President Obama isn't changing US policy. He's carrying it out.

This is a US policy enacted by President Bush and enacted pursuant to a Status of Forces Agreement. Pursuant to that agreement, Iraq and the US agree that all American forces would be withdrawn no later than December 31, 2011. That was an agreement entered into on November 17, 2008, and also called for US combat forces to be withdrawn from Iraqi cities no later than June 30, 2009. These are timetables put in place by President Bush, and President Obama is carrying them out (and incidentally belatedly keeps a campaign pledge from 2008.)

That isn't to say that the agreement couldn't be amended. The US and Iraqi government were trying to negotiate a plan to continue basing troops in Iraq, but the Iraqis didn't want to grant immunity to US troops operating there and the US wasn't going to keep troops in Iraq should they be subject to prosecution locally.

Now, does this adversely affect Iraq's security? Absolutely. It means that they have to stand up against an ongoing threat from neighboring Iran (some things never change) without a US countervailing presence. Are they nearly as capable as they should be (or were when the US was backing them up)? No, but by bringing the troops home, the Army can begin the process of reducing its costs, reduce manpower and assets deployed, replace used and worn out equipment, and most importantly, allow troops to return to their home bases to rejoin their families.
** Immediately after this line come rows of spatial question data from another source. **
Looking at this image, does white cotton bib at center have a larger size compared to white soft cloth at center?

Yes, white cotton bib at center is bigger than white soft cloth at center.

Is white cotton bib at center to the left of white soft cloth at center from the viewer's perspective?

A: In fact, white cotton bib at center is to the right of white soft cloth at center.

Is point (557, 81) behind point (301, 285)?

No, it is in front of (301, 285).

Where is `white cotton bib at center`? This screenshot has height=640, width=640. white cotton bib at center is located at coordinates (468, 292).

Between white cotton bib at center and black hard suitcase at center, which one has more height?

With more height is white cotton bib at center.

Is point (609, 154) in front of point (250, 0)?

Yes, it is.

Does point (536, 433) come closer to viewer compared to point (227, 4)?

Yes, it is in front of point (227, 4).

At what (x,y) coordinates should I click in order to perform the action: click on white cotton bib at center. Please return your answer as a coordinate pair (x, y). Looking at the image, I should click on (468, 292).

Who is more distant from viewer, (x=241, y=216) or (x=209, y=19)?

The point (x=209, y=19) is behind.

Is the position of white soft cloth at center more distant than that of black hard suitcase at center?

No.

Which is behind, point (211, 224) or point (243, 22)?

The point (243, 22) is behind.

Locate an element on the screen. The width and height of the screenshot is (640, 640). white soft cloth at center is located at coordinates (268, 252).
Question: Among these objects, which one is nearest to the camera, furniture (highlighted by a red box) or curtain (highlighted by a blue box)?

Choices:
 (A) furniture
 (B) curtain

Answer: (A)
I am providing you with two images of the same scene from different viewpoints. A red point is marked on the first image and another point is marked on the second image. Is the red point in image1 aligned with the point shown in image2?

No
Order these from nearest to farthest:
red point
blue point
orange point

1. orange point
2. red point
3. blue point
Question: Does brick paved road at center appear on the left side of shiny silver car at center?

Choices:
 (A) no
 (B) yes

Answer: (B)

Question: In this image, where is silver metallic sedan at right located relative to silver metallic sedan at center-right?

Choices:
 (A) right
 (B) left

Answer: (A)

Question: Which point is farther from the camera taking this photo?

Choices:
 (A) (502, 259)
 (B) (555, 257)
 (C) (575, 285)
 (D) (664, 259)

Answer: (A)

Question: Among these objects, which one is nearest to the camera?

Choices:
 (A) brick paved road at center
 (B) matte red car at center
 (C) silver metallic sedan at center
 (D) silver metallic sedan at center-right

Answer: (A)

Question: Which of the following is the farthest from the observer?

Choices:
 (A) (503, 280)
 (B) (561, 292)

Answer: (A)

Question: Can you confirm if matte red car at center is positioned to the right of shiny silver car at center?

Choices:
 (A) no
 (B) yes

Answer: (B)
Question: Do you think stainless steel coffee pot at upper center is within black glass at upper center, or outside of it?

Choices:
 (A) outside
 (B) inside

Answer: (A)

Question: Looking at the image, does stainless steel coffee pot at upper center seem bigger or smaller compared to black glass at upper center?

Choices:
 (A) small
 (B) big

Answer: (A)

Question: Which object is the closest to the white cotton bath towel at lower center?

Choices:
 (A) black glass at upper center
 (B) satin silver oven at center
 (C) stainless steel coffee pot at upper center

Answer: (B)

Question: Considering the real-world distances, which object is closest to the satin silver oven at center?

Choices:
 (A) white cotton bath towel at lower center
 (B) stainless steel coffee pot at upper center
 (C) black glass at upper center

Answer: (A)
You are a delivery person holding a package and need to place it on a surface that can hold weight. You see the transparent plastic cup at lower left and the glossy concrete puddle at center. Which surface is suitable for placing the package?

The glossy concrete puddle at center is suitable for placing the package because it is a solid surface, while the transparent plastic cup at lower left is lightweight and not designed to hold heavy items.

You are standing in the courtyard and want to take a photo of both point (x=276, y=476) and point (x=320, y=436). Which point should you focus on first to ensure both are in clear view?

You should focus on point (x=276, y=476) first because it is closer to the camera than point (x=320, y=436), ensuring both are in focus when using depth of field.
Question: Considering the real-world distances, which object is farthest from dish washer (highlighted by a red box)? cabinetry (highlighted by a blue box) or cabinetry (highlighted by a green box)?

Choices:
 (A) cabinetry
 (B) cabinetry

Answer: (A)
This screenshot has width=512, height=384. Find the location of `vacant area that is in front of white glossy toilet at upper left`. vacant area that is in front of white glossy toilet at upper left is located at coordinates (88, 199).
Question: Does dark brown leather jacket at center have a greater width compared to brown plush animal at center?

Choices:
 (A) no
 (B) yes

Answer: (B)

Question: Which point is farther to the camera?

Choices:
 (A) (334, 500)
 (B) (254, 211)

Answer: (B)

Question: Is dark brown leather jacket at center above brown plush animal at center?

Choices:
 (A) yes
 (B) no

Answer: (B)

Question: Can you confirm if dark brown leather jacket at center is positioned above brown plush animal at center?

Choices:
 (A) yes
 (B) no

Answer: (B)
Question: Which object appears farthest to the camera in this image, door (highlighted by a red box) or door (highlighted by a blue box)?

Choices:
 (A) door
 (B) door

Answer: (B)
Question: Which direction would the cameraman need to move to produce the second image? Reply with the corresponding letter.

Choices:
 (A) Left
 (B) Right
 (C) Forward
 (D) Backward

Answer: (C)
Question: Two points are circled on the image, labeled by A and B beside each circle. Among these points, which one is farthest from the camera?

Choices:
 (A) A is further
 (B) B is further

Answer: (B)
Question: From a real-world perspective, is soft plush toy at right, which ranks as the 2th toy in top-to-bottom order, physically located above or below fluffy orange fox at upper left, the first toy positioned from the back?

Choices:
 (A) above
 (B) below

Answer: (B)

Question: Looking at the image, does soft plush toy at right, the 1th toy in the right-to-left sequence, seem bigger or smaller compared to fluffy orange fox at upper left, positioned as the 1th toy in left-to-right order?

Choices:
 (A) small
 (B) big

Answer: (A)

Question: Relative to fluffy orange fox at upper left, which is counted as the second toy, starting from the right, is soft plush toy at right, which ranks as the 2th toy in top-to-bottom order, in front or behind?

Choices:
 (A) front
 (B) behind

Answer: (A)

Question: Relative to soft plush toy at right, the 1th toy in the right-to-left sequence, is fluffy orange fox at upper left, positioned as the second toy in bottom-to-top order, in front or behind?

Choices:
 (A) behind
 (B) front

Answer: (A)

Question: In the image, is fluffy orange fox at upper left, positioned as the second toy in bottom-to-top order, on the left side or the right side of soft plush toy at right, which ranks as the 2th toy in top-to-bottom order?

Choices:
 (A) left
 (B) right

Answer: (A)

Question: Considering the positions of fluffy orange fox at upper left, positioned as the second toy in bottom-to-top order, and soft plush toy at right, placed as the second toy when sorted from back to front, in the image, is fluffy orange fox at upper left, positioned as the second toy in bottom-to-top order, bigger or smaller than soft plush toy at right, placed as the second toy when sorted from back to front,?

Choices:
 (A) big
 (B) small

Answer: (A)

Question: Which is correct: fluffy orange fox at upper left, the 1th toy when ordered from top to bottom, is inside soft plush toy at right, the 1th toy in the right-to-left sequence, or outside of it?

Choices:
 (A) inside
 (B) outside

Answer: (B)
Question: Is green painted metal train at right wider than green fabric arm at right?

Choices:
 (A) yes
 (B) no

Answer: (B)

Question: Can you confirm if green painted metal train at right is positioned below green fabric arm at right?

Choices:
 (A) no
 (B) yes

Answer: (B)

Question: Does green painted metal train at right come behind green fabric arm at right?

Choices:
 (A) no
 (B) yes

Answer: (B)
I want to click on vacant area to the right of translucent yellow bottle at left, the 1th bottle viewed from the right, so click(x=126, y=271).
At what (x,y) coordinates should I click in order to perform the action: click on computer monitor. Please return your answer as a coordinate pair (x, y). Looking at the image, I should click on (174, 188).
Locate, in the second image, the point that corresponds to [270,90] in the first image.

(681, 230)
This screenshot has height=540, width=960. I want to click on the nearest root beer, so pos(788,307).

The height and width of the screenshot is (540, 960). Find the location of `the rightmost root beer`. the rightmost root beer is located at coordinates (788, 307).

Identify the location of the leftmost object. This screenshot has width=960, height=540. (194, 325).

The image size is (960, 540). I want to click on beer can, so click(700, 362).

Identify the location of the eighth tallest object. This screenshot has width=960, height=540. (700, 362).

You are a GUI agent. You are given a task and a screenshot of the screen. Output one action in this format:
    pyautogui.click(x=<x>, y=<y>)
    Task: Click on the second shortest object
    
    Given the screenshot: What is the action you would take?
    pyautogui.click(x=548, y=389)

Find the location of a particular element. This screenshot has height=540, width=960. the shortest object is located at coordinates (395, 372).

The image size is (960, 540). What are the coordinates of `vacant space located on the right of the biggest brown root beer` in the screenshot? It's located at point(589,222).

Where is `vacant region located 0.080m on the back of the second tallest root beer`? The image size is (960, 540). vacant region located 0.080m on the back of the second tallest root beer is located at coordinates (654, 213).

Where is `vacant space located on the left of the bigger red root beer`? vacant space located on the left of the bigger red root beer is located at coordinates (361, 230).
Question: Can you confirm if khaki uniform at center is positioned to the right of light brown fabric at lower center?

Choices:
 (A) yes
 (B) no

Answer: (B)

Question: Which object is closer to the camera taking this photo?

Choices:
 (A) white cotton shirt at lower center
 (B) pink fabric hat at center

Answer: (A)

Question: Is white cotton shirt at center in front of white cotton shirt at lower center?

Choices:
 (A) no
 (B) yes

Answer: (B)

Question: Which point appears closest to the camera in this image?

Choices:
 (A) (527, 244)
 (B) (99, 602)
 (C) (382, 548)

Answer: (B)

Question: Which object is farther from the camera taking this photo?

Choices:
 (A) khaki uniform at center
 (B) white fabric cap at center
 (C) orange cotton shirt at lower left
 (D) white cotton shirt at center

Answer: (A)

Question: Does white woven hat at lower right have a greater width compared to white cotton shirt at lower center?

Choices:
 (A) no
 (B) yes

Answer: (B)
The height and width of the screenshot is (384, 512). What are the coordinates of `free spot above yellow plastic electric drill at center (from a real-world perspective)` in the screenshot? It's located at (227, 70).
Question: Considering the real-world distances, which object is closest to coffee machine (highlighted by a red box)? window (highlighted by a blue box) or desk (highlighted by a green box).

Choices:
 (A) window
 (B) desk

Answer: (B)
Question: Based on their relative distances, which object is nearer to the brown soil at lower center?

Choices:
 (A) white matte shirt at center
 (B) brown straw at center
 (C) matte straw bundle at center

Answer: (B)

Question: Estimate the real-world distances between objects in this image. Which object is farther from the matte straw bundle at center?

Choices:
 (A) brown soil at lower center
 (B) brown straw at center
On the whole, this benefits the US and reduces a major source of government expenditures for the long term.

I would have liked to see an ongoing military deployment of troops there - invited to remain by the Iraqi government precisely as a means to stabilize the region and to thwart potential moves by Iran, but that wont be the case - at least for now. We're still in places like Bahrain, and their sociopolitical situation is a mess - so shifting certain assets to Iraq could make sense from that perspective as well.